Domingo, 30 de Mayo de 2010

El Gobierno espera "coger aire" en el debate de la nación y cree que habrá presupuestos

EFE ·30/05/2010 - 14:52h

EFE - Leire Pajin, secretaria de Organización del PSOE, durante la inauguración del Comité Federal de Juventudes Socialistas de España (JSE) ayer en Cáceres.

El Gobierno confía en "coger aire" en el debate sobre el estado de la nación que se celebrará en julio en el Congreso tras el complicado momento que reconoce que está teniendo que afrontar, y espera que hasta final de año se recomponga la situación y tenga apoyo suficiente para aprobar los presupuestos de 2011.

A la espera de que se confirme la fecha del debate sobre política general, está previsto que esa cita anual se desarrolle en la Cámara Baja los días 13 y 14 de julio.

Fuentes del Ejecutivo consultadas por Efe han asumido que será el debate de estas características más difícil que tendrá que afrontar José Luis Rodríguez Zapatero porque la oposición, y especialmente el Partido Popular, cree que cuenta con "munición de calado" por la situación económica.

Además, en el Gobierno hay conciencia de que Mariano Rajoy no va a desaprovechar ni una sola ocasión para seguir demostrando su "irresponsabilidad" de no arrimar el hombro y dibujar una situación catastrófica que achaca exclusivamente a Zapatero.

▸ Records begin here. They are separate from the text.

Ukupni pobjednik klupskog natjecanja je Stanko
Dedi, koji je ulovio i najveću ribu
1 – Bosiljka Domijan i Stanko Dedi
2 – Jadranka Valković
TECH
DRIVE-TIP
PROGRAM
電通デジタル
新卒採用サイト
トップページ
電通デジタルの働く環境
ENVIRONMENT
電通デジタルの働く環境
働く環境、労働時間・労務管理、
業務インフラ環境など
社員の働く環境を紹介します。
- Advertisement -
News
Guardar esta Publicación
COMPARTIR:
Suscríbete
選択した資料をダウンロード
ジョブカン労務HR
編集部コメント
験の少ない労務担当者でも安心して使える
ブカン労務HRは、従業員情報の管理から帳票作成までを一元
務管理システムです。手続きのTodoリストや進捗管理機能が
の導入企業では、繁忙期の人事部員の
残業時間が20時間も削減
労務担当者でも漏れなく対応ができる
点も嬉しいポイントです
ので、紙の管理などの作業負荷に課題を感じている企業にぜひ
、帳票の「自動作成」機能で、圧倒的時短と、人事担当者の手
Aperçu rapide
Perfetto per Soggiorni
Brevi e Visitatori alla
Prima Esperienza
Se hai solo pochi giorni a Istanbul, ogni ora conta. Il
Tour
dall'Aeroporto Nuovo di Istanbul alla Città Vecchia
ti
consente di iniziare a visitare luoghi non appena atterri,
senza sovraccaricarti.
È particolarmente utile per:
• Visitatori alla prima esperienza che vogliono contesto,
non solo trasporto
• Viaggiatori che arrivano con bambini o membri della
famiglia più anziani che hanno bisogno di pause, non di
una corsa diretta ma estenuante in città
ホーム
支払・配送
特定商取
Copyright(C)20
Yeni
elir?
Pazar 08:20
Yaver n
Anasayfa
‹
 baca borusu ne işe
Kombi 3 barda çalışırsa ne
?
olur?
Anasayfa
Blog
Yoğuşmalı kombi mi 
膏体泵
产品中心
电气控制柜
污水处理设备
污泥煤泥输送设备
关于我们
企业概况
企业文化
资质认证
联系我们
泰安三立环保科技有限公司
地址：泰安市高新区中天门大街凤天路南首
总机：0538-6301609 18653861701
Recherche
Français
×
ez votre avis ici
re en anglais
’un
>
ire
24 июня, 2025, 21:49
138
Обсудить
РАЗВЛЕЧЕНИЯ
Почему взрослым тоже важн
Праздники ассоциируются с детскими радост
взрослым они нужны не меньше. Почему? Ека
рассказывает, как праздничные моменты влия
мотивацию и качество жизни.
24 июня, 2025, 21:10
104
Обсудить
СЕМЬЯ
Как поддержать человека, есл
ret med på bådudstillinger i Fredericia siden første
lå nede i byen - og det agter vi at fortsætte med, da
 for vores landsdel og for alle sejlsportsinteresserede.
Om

Frente a ello, en Moncloa existe el convencimiento de que se está haciendo "lo que se tiene que hacer", y de que pese a que las medidas adoptadas para adelantar la reducción del déficit son dolorosas, serán entendidas por la mayoría de los ciudadanos.

Las fuentes citadas se remiten a las palabras de la vicepresidenta primera, María Teresa Fernández de la Vega, en la rueda de prensa posterior al Consejo de ministros del pasado viernes, para insistir en que no hay "ni asomo" de que se esté pensando en un adelanto electoral.

No son tan taxativas a la hora de opinar sobre una posible remodelación del Gobierno, ya que subrayan que es una prerrogativa exclusiva del presidente y que puede adoptarla cuando lo crea oportuno.

De ahí que a él se remitan ante la posibilidad de que Zapatero decida un cambio de ministros en julio, tras el semestre de presidencia española de la UE e inmediatamente antes o después del debate sobre el estado de la nación.

El presidente del Gobierno ya remodeló su Gabinete en 2007 justo después del debate de política general celebrado ese año.

Las fuentes consultadas equilibran los pros y contras que podría tener un cambio de ministros antes del debate de julio, ya que señalan que podría quitar argumentos a la oposición (como que determinados miembros del Gabinete están "agotados") pero facilitarle otros (como que el cambio es la demostración de un fracaso).

No descartan que, si se afrontara un relevo, hubiera una reducción en el número de Ministerios, pero apuntan que sería una cuestión más de imagen que económica, porque el ahorro sería mínimo.

Pese a la votación del pasado jueves del decreto con las medidas de reducción del déficit, el Gobierno considera que lo ocurrido no es extrapolable a lo que pueda pasar con los presupuestos generales del Estado del próximo año.

Reconoce los obstáculos que puede haber en el camino, pero confía en que las cuentas del Estado para 2011 tengan los apoyos necesarios y no se plantean por ahora un escenario con presupuestos prorrogados ni las consecuencias políticas que podría conllevar.

Las fuentes consultadas por Efe esperan que la "geometría variable" que tan buenos resultados ha dado hasta ahora al Gobierno en el pleno del Congreso, pueda tener frutos también en esa ocasión.

Y para ello no renuncian de antemano al apoyo de ningún grupo salvo el del PP.

Pese a la dura intervención de Josep Antoni Duran i Lleida en el debate del jueves no se cierra la puerta a un acuerdo con CiU, mientras que se recuerda que el PNV ha desligado su no al decreto con las medidas económicas de lo que pueda hacer en el proyecto de ley de presupuestos.

Además, no se tira la toalla a recibir el respaldo de algún grupo de izquierdas una vez que se adopten medidas como la ya anunciada (y pendiente de concretar) subida de impuestos para las personas con rentas o patrimonio muy alto.

"El Gobierno no está solo, porque cuenta con el respaldo de toda Europa y los ciudadanos van a entender el sacrificio que se les está pidiendo", se sentencia desde el Ejecutivo.